Bug 26817

Summary: x86-64: Support -mstack-protector-guard=global (define global __stack_chk_guard)
Product: glibc Reporter: Fangrui Song <i>
Component: libcAssignee: Not yet assigned to anyone <unassigned>
Status: UNCONFIRMED ---    
Severity: normal CC: carlos, drepper.fsp
Priority: P2 Flags: fweimer: security-
Version: unspecified   
Target Milestone: ---   
Host: Target:
Build: Last reconfirmed:

Description Fangrui Song 2020-10-30 03:22:58 UTC
% cat a.c
int main() {}
% gcc -fuse-ld=bfd -mstack-protector-guard=global -fstack-protector-all a.c
...
/usr/bin/ld.bfd: a.c:(.text+0x21): undefined reference to `__stack_chk_guard'

(GCC source code let either libssp or libc to provide __stack_chk_guard. On many glibc platforms, TARGET_LIBC_PROVIDES_SSP is set.)

In glibc/csu/libc-start.c, either -mstack-protector-guard=global or
-mstack-protector-guard=tls is supported, but not both.  On x86-64, =tls is the
supported variant.  However, there is no fundamental reason that the two
variants cannot coexist.

    /* Set up the stack checker's canary.  */
    uintptr_t stack_chk_guard = _dl_setup_stack_chk_guard (_dl_random);
  # ifdef THREAD_SET_STACK_GUARD
    THREAD_SET_STACK_GUARD (stack_chk_guard);
  # else
    __stack_chk_guard = stack_chk_guard;
  # endif

There are some arguments that -mstack-protector-guard=global may be better:

(1) Performance.
On x86-64 -fno-pic and -fpie, gcc emits R_X86_64_PC32 referencing the external
__stack_chk_guard. The code sequence is shorter than a TP relative access.
(-fpie not using GOT was an unfortunate GCC 5 change).
On -fpic =global requires a GOT indirection, which might be slower than a TP
relative access.

(2) Security.
For a new thread, nptl/allocatestack.c allocates a memory region, places the
static TLS block at the end, and uses the remaining space as the thread stack.
The stack pointer may be just a few hundred bytes below the canary address
(%fs:0x28 on x86-64) and a large out-of-bounds write can potentially override it.

#include <stdio.h>
#include <stdlib.h>
#include <pthread.h>

void *foo(void *_) {
  char a[0x100];
  for (int i = 0; i < LEN; i++)
    a[i] = 0x41;
  return 0;
}

int main() {
  pthread_t pid;
  pthread_create(&pid, 0, foo, 0);
  pthread_join(pid, 0);
}

% gcc -fstack-protector-all a.c -pthread -D LEN=0x200 && ./a.out
*** stack smashing detected ***: terminated
[1]    2672403 abort      ./a.out

# %fs:0x28 has been overwritten, so there is no 'stack smashing detected'.
% gcc -fstack-protector-all a.c -pthread -D LEN=0x1000 && ./a.out
[1]    2672478 segmentation fault  ./a.out

-mstack-protector-guard=global does not have the problem.

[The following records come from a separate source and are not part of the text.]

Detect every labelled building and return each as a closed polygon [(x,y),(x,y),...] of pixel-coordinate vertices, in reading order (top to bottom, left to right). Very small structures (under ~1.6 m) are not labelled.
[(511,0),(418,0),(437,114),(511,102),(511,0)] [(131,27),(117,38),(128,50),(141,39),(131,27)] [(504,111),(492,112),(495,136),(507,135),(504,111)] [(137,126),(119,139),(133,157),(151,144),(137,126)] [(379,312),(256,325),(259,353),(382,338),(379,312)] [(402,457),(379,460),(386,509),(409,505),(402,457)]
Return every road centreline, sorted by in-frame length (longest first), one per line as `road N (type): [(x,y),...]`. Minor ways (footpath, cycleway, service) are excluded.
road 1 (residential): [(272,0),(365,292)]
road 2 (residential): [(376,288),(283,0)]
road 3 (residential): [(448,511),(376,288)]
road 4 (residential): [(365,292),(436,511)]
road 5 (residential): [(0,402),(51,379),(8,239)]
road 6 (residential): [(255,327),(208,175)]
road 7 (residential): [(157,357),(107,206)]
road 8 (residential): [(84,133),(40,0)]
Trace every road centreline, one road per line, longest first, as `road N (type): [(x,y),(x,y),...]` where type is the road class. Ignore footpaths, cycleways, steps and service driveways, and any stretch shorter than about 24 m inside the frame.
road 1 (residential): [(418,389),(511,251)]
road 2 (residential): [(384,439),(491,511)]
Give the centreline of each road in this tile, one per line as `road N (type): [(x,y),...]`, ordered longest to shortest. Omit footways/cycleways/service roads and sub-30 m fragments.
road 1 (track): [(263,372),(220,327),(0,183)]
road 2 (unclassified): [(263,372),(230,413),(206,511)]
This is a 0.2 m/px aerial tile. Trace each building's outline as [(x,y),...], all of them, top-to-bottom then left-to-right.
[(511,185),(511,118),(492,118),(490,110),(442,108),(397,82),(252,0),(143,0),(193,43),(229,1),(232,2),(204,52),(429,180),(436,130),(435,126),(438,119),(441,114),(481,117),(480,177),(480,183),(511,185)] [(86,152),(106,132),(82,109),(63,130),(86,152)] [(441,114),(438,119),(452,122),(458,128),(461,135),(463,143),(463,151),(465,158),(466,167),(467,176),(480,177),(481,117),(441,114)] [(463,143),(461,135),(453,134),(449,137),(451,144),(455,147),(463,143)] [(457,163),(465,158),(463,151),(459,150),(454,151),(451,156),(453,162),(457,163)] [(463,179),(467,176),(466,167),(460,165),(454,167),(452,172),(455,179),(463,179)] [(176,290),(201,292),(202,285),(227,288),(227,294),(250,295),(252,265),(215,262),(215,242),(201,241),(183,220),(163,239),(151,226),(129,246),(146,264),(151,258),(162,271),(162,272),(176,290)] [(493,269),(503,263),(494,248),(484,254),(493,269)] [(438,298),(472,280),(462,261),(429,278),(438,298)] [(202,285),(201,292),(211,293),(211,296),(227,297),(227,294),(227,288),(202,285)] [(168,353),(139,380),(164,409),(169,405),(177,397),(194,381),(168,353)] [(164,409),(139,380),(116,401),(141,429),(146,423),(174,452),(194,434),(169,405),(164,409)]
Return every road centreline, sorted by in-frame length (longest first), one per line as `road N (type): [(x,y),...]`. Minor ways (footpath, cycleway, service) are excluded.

nsz mentioned: the kernel prefers tls because it can have different canary per
thread. in userspace that would not work because some code may context switch to
a different thread and check the wrong canary.
Comment 1 Fangrui Song 2020-10-30 03:27:35 UTC
Note, -mstack-protector-guard=tls can mitigate the problem by inserting a guard page  between the stack and the static TLS block, but that can come with a large overhead.
Comment 2 Carlos O'Donell 2020-11-24 21:41:20 UTC
(In reply to Fangrui Song from comment #0)
> (2) Security.
> For a new thread, nptl/allocatestack.c allocates a memory region, places the
> static TLS block at the end, and uses the remaining space as the thread
> stack.
> The stack pointer may be just a few hundred bytes below the canary address
> (%fs:0x28 on x86-64) and a large out-of-bounds write can potentially
> override it.

We need to fix:
Bug 11787 - Program with large TLS segments fail.
https://sourceware.org/bugzilla/show_bug.cgi?id=11787

The static TLS should not be part of the stack accounting and when we split them out there won't be a problem with the stack being beside static TLS.